Yahoo! Research, “PNUTS: Yahoo!’s Hosted Data Serving Platform,” PVLDB, 2008. [PDF]
PNUTS is a scalable, highly available, and geographically distributed (but low latency) data store used by most Yahoo! online properties. To achieve both availability and partition tolerance, it uses a novel notion of consistency called per-record timeline consistency; under this model, all replicas of a given record apply all updates to the record in the same order. However, it is applicable to only a single record, and hence, it is not suitable for transactions involving multiple records without considerable application logic. PNUTS also allows its users to switch to eventual consistency, which is easier to maintain and often acceptable for many online services.
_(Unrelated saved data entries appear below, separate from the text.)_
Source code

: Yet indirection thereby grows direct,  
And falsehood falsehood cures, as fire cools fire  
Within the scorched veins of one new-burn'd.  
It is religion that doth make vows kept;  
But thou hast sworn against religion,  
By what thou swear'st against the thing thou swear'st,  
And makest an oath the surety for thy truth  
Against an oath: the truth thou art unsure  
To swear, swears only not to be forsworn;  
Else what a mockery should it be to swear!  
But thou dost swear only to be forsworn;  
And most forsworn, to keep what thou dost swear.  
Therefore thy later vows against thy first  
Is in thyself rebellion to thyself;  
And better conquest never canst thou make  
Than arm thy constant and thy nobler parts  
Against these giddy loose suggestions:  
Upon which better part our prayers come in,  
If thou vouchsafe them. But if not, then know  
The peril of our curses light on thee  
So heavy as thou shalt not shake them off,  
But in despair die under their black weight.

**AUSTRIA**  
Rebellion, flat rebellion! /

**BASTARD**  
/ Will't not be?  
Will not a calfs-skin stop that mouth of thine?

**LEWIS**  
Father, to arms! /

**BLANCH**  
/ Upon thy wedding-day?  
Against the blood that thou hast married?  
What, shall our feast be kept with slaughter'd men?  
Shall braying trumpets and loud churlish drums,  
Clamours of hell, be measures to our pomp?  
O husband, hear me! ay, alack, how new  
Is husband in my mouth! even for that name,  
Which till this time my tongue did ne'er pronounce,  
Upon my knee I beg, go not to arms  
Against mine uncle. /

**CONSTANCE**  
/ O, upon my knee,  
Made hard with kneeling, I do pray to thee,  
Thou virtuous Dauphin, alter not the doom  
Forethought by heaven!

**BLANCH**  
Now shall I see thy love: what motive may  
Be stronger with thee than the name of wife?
The PNUTS system is divided into regions, where each region contains a full complement of system components and a complete copy of each table. Data tables can be (horizontally) ordered or hash partitioned into groups of records called tablets. Each tablet is stored in a single server within a region. To read or write an update, the router first determines which tablet contains the record, and which server hosts that tablet. Routers contain only a cached copy of the mapping, which is owned by the tablet controller. Routers periodically poll the tablet controller to get any changes to the mapping.
Underneath it all, Yahoo! Message Broker or YMB is a pub/sub system that simultaneously acts as a write-ahead log to allow committing of updates and asynchronously replicates committed data to subscribers in other regions. A message is not purged from the YMB log until PNUTS has verified that the update is applied to all replicas of the database. YMB provides partial ordering of published messages, meaning that messages published to a particular YMB cluster will be delivered to all subscribers in the order they were published; however, messages published to different YMB clusters may be delivered in any order. In order to provide record-level timeline consistency, PNUTS implements record-level mastering: each record has a master copy in some cluster from where message propagation must start. Different records of the same table can have masters in different regions.
PNUTS tradeoffs power to achieve simplicity in design by offloading more complex tasks to application designers. Providing support for ordered tables is one of the key contributions of PNUTS, which allows it to implement efficient range operations. The notion of per-record timeline consistency is interesting, but it cannot support real transactions (the authors argue, however, that transactions involving multiple records are not that common). PNUTS also does not support complex queries.